Die junge Moslem-Familie bot viel Unterhaltung für unser geklautes Geld. Goon verlor seinen Platz in der Schule. Seine Spielsachen, Geschenke von mir, wurde verkauft. Goon verspürte den Segen und die Kraft Allahs, als ihm sein neuer Vater, Berater in Glaubens- und Ernährungs-fragen, in Phitsanoluk mit Hilfe eines eisernen Bettgestells mehrere neue Zähne ausschlug.
Goon lebt jetzt mit Bruder, Hund, weniger Zähnen bei seinen Grosseltern. Seine Mutter bezahlte die Schulgelder bereits in PhonPhat nicht mehr. Wer bezahlt denn jetzt? Grossmutter Dick. Wenn aber dereinst die missratene Tochter, die Lügnerin, Diebin, Einbrecherin auf ihre ausgebeutete Mutter zugehen wird, ist alles vergessen, denn – sie ist ja meine Tochter — während der pseudoarabische Prinz ohne mit Anstand zu Fragen, im grössten Sessel Platz nimmt und sich eine Ejakulation über die Dummheit der Weiber in seine Genitalien lacht. Mahlzeiten und Taschengeld scheinen für die Zukunft gesichert.

Das Delikt Hausfriedensbruch existiert in Thailand nicht. Ohne Ankündigung wie Telefon, Postkarte an Dick, reiste der Dorfobmann mit Mutter und weiteren neun Begleitpersonen nach Phonphat und wollte die Alte abliefern. Zugleich verlangte er Unterkunft und Verpflegung für seine Begleitung. Die Haushälterin nahm Dicks Mutter entgegen. Mit der Bemerkung: „Für Unterkunft und Verpflegung gibt es spezialisierte Betriebe in HangDong,“ sandte sie die Reisegruppe weg.
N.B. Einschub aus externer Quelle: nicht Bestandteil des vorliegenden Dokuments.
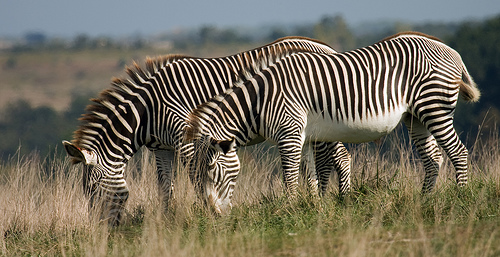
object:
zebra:
[184, 31, 481, 221]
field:
[6, 185, 500, 255]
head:
[178, 131, 243, 217]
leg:
[278, 126, 307, 207]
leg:
[406, 117, 443, 198]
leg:
[412, 102, 468, 193]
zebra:
[62, 36, 353, 226]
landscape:
[2, 0, 122, 130]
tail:
[458, 61, 480, 105]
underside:
[304, 105, 410, 144]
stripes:
[303, 46, 410, 113]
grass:
[359, 201, 494, 246]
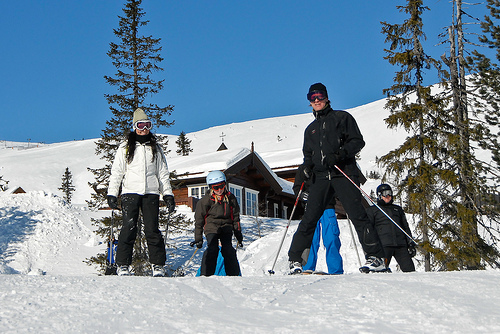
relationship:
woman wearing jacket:
[118, 138, 180, 194] [118, 147, 170, 192]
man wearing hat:
[305, 79, 334, 93] [310, 88, 323, 93]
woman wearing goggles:
[118, 138, 180, 194] [132, 118, 154, 131]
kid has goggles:
[213, 185, 234, 277] [132, 118, 154, 131]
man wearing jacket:
[305, 79, 334, 93] [118, 147, 170, 192]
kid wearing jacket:
[213, 185, 234, 277] [118, 147, 170, 192]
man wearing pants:
[305, 79, 334, 93] [302, 180, 378, 262]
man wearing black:
[305, 79, 334, 93] [314, 127, 347, 183]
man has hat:
[305, 79, 334, 93] [310, 88, 323, 93]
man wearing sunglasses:
[305, 79, 334, 93] [310, 93, 328, 106]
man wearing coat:
[305, 79, 334, 93] [302, 118, 356, 189]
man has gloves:
[305, 79, 334, 93] [323, 159, 344, 177]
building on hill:
[180, 144, 299, 224] [21, 147, 95, 217]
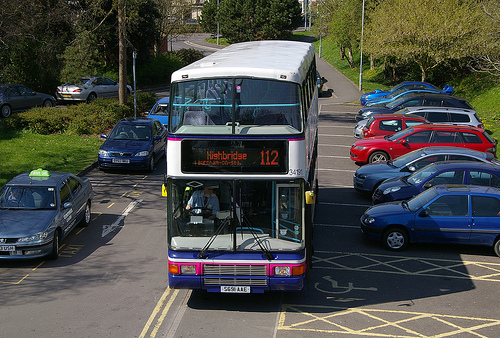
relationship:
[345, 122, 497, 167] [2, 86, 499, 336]
car in parking lot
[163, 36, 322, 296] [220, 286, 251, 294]
bus has license plate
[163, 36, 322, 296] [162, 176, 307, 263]
bus has windshield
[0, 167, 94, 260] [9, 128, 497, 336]
car on road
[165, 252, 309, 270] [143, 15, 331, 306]
white strip front bus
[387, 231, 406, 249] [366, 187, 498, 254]
tire on front of car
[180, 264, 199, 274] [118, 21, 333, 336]
headlight on left side of bus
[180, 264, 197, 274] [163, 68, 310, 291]
headlight on right side of bus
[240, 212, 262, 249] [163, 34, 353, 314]
windshield wiper on front of bus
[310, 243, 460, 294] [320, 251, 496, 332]
shadow on top of ground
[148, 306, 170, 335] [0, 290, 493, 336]
line painted on ground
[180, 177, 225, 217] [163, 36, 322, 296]
driver on bus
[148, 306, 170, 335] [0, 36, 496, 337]
line on ground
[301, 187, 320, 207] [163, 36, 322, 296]
left mirror on bus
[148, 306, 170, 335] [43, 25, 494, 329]
line on road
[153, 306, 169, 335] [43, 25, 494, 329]
line on road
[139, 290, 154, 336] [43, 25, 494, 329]
line on road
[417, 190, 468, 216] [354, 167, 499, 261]
window on side of car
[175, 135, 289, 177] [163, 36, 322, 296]
sign on front of bus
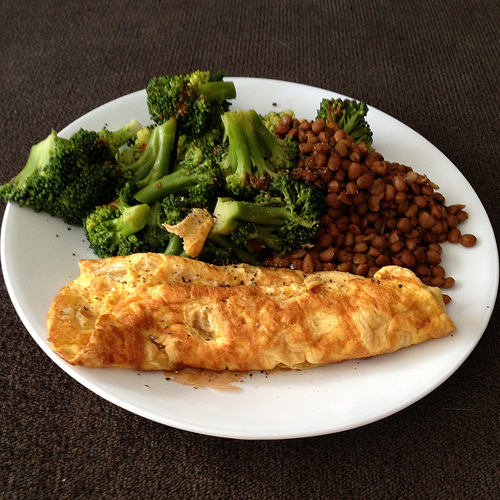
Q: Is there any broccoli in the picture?
A: Yes, there is broccoli.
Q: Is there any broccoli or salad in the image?
A: Yes, there is broccoli.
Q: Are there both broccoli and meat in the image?
A: No, there is broccoli but no meat.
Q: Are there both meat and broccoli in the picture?
A: No, there is broccoli but no meat.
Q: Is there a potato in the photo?
A: No, there are no potatoes.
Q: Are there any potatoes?
A: No, there are no potatoes.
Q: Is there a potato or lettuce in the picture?
A: No, there are no potatoes or lettuce.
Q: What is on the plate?
A: The broccoli is on the plate.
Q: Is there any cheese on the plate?
A: No, there is broccoli on the plate.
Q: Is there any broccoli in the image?
A: Yes, there is broccoli.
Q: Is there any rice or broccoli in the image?
A: Yes, there is broccoli.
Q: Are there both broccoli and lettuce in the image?
A: No, there is broccoli but no lettuce.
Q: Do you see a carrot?
A: No, there are no carrots.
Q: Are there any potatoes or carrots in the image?
A: No, there are no carrots or potatoes.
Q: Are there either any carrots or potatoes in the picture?
A: No, there are no carrots or potatoes.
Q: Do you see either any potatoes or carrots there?
A: No, there are no carrots or potatoes.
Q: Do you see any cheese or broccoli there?
A: Yes, there is broccoli.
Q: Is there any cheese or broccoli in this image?
A: Yes, there is broccoli.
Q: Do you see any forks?
A: No, there are no forks.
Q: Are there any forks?
A: No, there are no forks.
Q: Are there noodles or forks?
A: No, there are no forks or noodles.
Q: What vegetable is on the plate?
A: The vegetable is broccoli.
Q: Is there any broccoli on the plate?
A: Yes, there is broccoli on the plate.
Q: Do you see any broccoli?
A: Yes, there is broccoli.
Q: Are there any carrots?
A: No, there are no carrots.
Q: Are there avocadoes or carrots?
A: No, there are no carrots or avocadoes.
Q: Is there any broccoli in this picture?
A: Yes, there is broccoli.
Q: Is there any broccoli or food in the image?
A: Yes, there is broccoli.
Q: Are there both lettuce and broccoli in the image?
A: No, there is broccoli but no lettuce.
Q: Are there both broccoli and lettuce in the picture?
A: No, there is broccoli but no lettuce.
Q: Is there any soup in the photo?
A: No, there is no soup.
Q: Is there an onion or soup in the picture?
A: No, there are no soup or onions.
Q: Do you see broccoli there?
A: Yes, there is broccoli.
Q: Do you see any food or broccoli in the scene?
A: Yes, there is broccoli.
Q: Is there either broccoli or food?
A: Yes, there is broccoli.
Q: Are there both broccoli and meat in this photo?
A: No, there is broccoli but no meat.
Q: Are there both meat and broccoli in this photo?
A: No, there is broccoli but no meat.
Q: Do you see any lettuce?
A: No, there is no lettuce.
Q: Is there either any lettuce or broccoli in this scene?
A: Yes, there is broccoli.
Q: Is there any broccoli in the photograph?
A: Yes, there is broccoli.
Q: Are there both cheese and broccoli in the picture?
A: No, there is broccoli but no cheese.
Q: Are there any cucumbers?
A: No, there are no cucumbers.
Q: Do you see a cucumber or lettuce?
A: No, there are no cucumbers or lettuce.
Dicks Mutter mochte die Haushälterin nicht und verreiste bald darauf zurück in ihr Haus. Da konnte sie schalten und walten wie es ihr gefiel. Der Vorsteher musste Verweise erteilen, wenn die Alte Nachbarn belästigte. Dieser Obmann reiste nur zu gerne nach Chiang Mai. Er sammelte erneut ein Begleitteam und als er einen Grund fand, brachte er die ungehorsame Seniorin in den Norden. Diesmal, ohne resolute Haushälterin, flegelten sich die unerwünschten Besucher in die Küche und richteten sich, wie landesüblich, in den Zimmern ein. Mowgli, gab lieber sein Kopfkissen her, als seine oder gar unsere Interessen zu verteidigen. Man darf sich fragen, wie viel Beteiligung beim Einbruch seiner Halbschwester vorhanden war. Der sonst absolut Interesselose stieg wegen PC-Spielen bereits vor sechs Jahren in unser Haus ein, weil sein eigener Computer krank war. Er verseuchte Dicks und meine Maschine gedankenlos mit heruntergeladenen Viren. Mein Vertrauen liegt knapp unter dem Nullpunkt. Wir erreichten unser Domizil mit der speziellen Nachbarschaft gegen Mittag. Ich musste mich auf reduzierte Pflegeleistungen und ausfallende Mahlzeiten einstellen. Mae diktierte das Geschehen sogleich und unmissverständlich!